Ohne Debatte und ohne Gegenstimmen hat der Ferienausschuss gestern Abend die Rangliste der über 300 Bewerber für eine Parzelle für ein Reihenhaus im Einheimischenmodell Am Wiesengrund festgelegt und gebilligt. Wer zu den ersten 51 gehört, kann sich ab sofort auf Post aus dem Rathaus freuen, mit der er eingeladen wird, mit der Stadt Starnberg einen Notarvertrag über den Erwerb zu schließen. Hoffen können all jene, deren Punktzahl nach den Vergaberichtlinien zwischen 92,5 und 75 Punkten liegt.

Vor dem Ergebnis war allerdings eine langwierige Verlosung zu absolvieren, denn es gab reihenweise Bewerber mit gleicher Punktzahl. Errechnet worden waren die anhand der vom Stadtrat verabschiedeten Vergaberichtlinien, in denen festgelegt ist, wie viele Punkte Bewerber erhalten, wenn sie in Starnberg leben, früher hier gelebt haben oder hier arbeiten. Weitere Kriterien sind die Anzahl der Kinder, die Höhe des Verdienstes und Vermögens sowie die Frage, ob und seit wann ein Ehrenamt in Starnberg ausgeübt wird. Eigentlich war die Verlosung schon einmal von der Stadtverwaltung durchgeführt worden. Doch dann gab es seitens der Öffentlichkeit Vorwürfe, dies sei nicht transparent und es könnte dabei nicht alles sauber gelaufen sein. Um diesen Kritikern den Wind aus den Segeln zu nehmen, wurde die Verlosung auf die Tagesordnung des Ferienausschusses gesetzt und unter den Augen der Öffentlichkeit und unter Mithilfe anwesender Pressevertreter, Stadträte und Besucher neu vorgenommen.

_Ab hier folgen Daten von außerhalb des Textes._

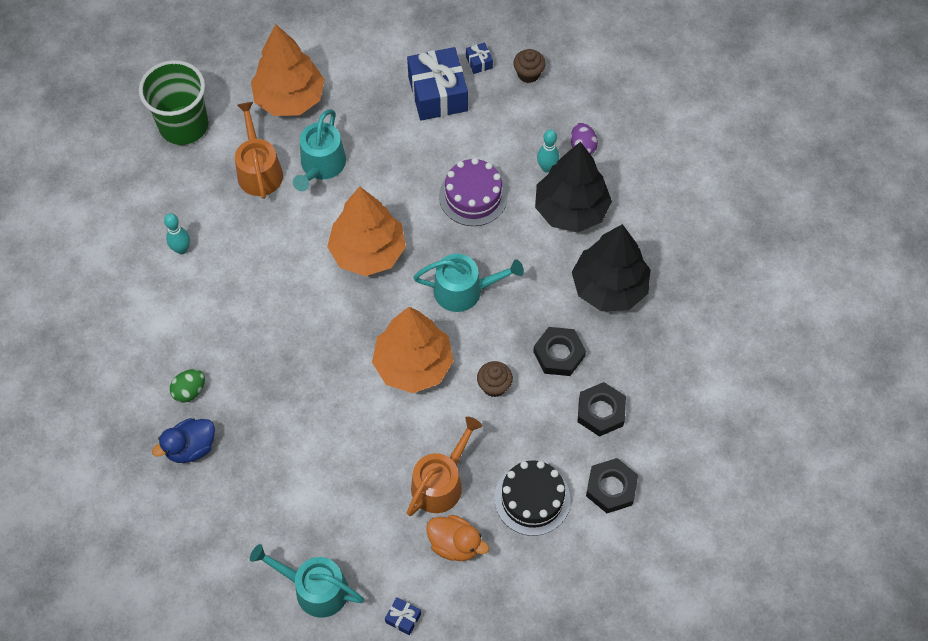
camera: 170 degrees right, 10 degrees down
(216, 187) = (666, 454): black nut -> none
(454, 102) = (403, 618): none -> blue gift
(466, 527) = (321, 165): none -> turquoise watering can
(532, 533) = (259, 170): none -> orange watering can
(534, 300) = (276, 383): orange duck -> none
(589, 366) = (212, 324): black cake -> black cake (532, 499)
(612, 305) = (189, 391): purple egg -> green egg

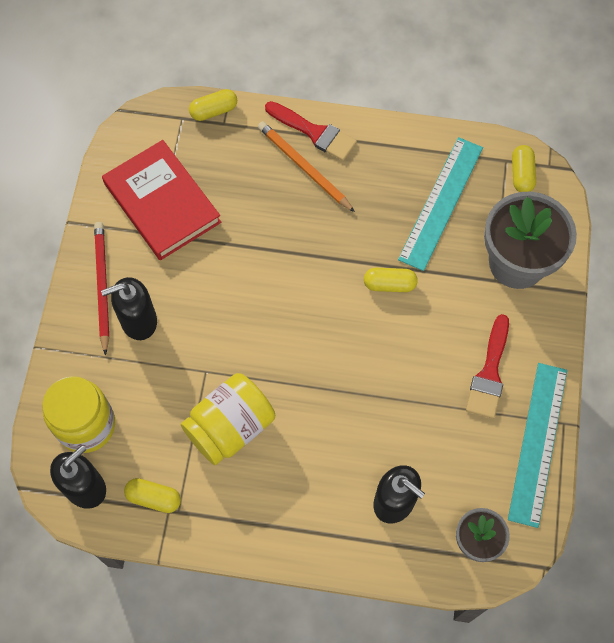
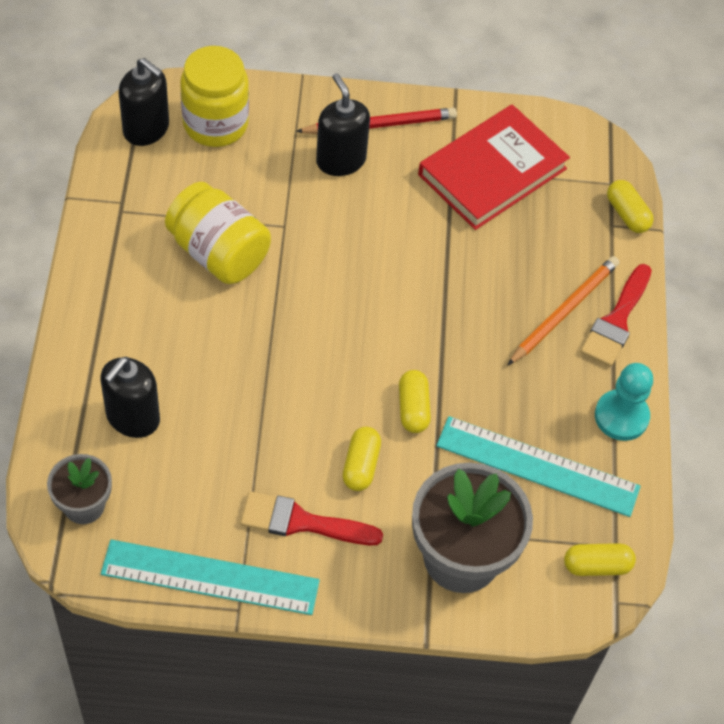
camera: 80 degrees right, 10 degrees down
(154, 498) = (135, 188): yellow capsule -> yellow capsule (361, 465)
(399, 141) = (621, 416): none -> turquoise pawn

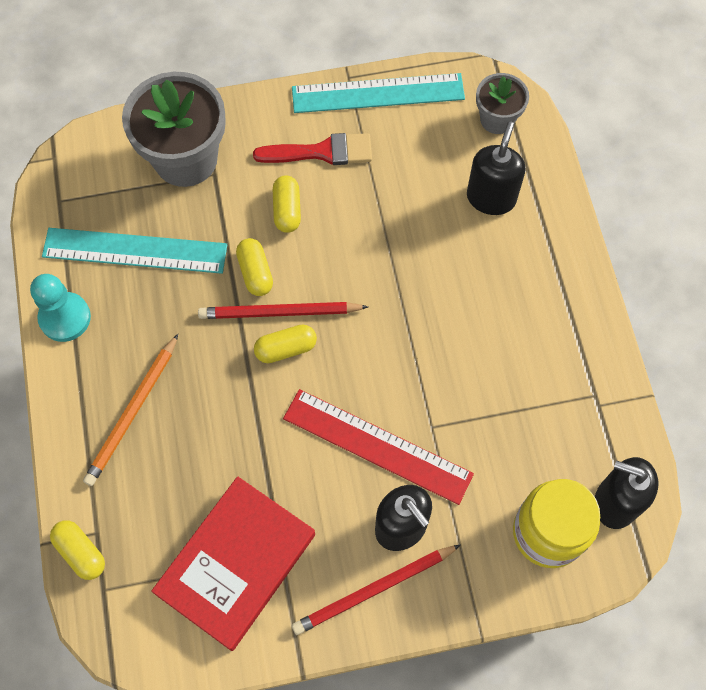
camera: 170 degrees right, 10 degrees up
(218, 253) = (483, 377): yellow jar -> none
(340, 224) = (377, 446): none -> red ruler
(398, 362) = (279, 313): none -> red pencil
(597, 566) = (73, 181): yellow capsule -> yellow capsule (286, 349)
(616, 321) = (79, 417): red brush -> none

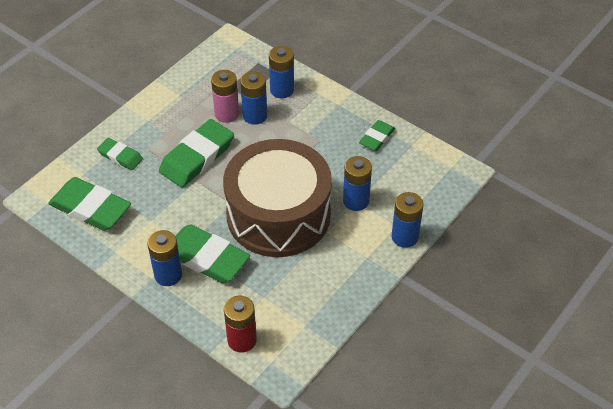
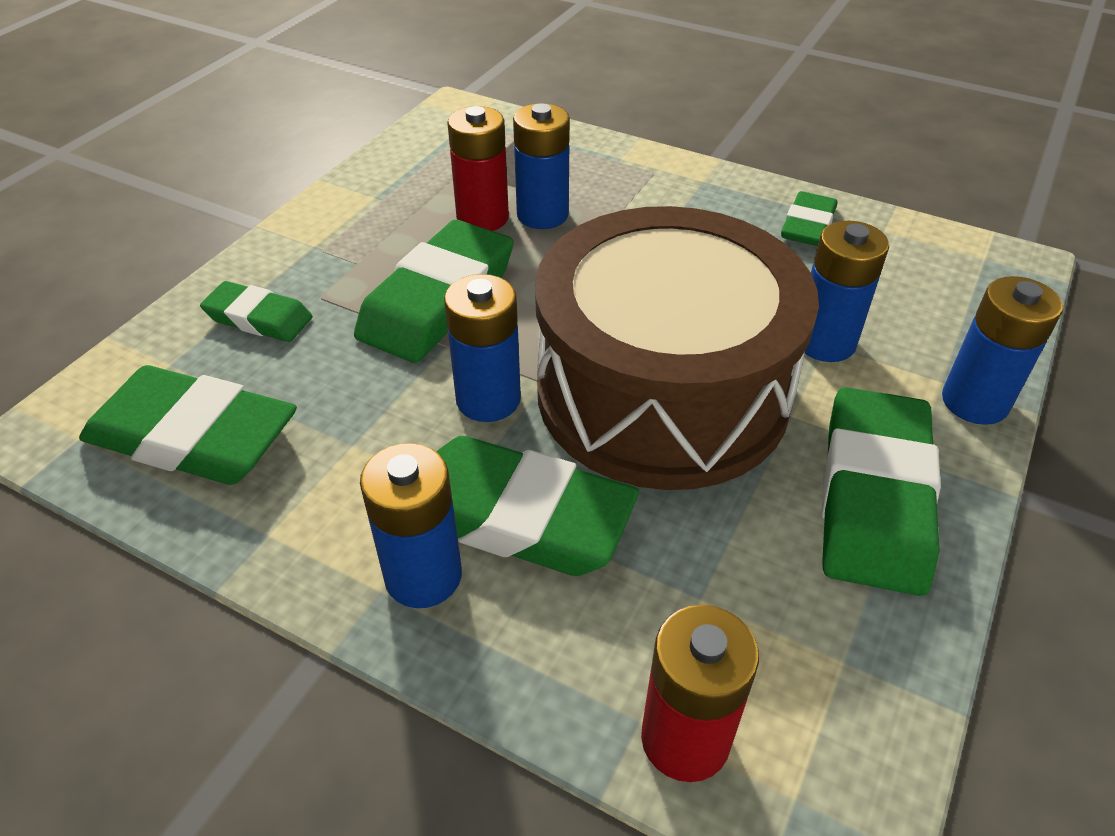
camera: 10 degrees left, 5 degrees down
(227, 114) = (482, 218): pink battery -> red battery
(282, 90) = (582, 169): blue battery -> blue battery (488, 399)
(343, 270) = (874, 497): none -> green eraser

Die Verlosung war schon bei den ersten drei Bewerbern mit der höchsten Punktzahl von 92,5 nötig. Sie erhielten Rang 1 bis 3. Elf Mal kamen 85 Punkte vor, für die in der Rangliste die Plätze 6 bis 16 ausgelost wurden. Rang 18  bis 28 erhielten diejenigen mit Punkten zwischen 80 und 77,5. Dann folgte das größte Bewerberfeld mit 75 Punkten, nämlich 39 Interessenten für ein Reihenhaus. Damit war nach deren Verlosung bereits Rang 67 vergeben. Ab heute erhalten alle die Nachricht, welchen Rang sie mit welcher Punktzahl erreicht haben. Laut Bürgermeisterin Eva John werden die ersten 51 eingeladen, den Notarvertrag zu schließen. Sie machte aber auch denen Hoffnung, die jenseits von Rang 51 liegen: „Die Erfahrung bei Einheimischenmodellen hat gezeigt, dass auch Rücktritte vorkommen, so dass dann jemand mit einer höheren Platzziffer nachrücken kann.“

Die Bearbeitung der Bewerbungen war im Rathaus ab deren Eingang, für die der Stichtag Ende Januar lag, unter einer Ziffer erfolgt, so dass die Anonymität gewahrt blieb. Auch bei der Verlosung waren die zugehörigen Namen zur jeweiligen Ziffer den Teilnehmern nicht bekannt.

John bedauerte: „Wir müssen 85 Prozent der Bewerber enttäuschen, aber mit einer solchen Übernachfrage hatten wir nicht gerechnet.“ Sie verwies auf neue Chancen, wenn der Stadtrat im Herbst das Konzept für die Mehrfamilienhäuser Am Wiesengrund erarbeitet. Dann gebe es eine neue Chance, sich für eine der 70 neuen Wohneinheiten zu bewerben. Ein Teil davon könnte, so die Politik sich dazu entschließt, in Form von Eigentumswohnungen entstehen. Aber es gibt auch Stimmen, nur Mietwohnungen bauen zu wollen.